*THE PROBLEM*
All lines holding the string "views" should be copied from the data below.

*INFORMATION*
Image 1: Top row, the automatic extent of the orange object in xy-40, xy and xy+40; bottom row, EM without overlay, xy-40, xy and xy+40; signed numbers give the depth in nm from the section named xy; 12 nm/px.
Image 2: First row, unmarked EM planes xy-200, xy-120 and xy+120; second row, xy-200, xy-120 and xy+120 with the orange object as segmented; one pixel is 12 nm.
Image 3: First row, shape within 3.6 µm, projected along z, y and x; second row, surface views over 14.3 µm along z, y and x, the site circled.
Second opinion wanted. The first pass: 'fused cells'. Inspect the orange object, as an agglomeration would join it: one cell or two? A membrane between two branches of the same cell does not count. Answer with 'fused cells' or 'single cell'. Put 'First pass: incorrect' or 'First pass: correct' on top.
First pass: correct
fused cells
==
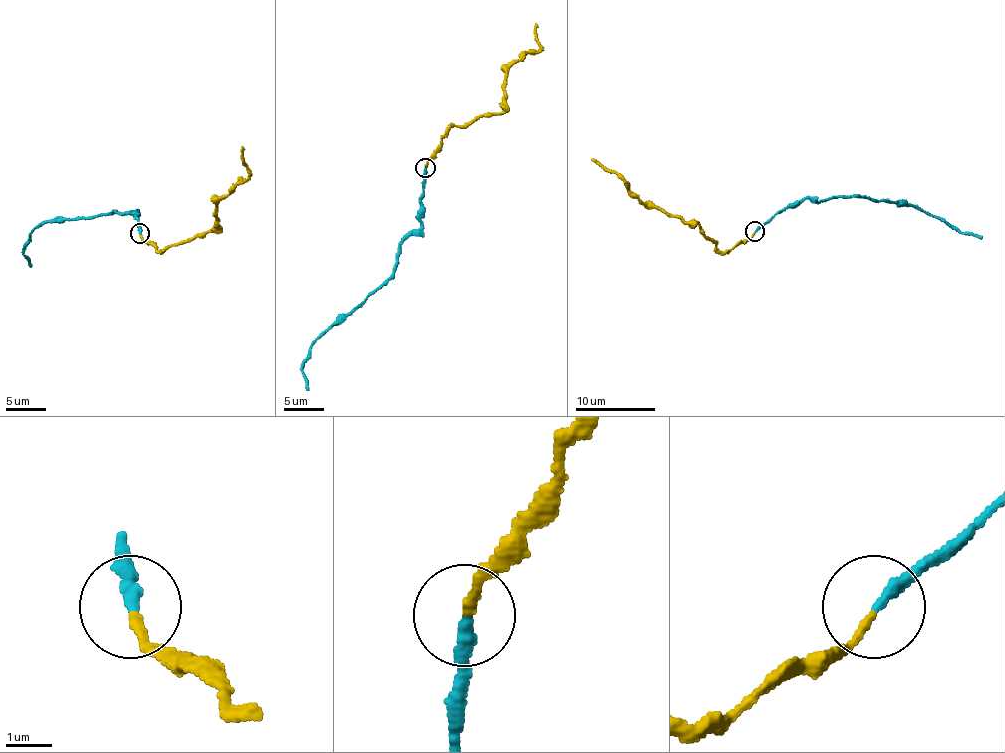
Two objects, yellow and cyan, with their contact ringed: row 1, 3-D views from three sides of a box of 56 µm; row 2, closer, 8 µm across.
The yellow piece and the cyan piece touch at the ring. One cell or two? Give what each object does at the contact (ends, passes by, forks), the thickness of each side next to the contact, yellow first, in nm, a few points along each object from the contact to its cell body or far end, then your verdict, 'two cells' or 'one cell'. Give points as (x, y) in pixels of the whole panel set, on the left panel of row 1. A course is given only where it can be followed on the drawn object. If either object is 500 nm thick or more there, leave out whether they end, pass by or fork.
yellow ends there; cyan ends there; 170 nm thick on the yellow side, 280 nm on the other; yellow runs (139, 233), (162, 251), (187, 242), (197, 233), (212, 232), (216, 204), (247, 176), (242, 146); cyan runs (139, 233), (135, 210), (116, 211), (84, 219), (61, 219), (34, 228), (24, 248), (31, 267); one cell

*TASK RESULT*
Image 3: First row, shape within 3.6 µm, projected along z, y and x; second row, surface views over 14.3 µm along z, y and x, the site circled.
Two objects, yellow and cyan, with their contact ringed: row 1, 3-D views from three sides of a box of 56 µm; row 2, closer, 8 µm across.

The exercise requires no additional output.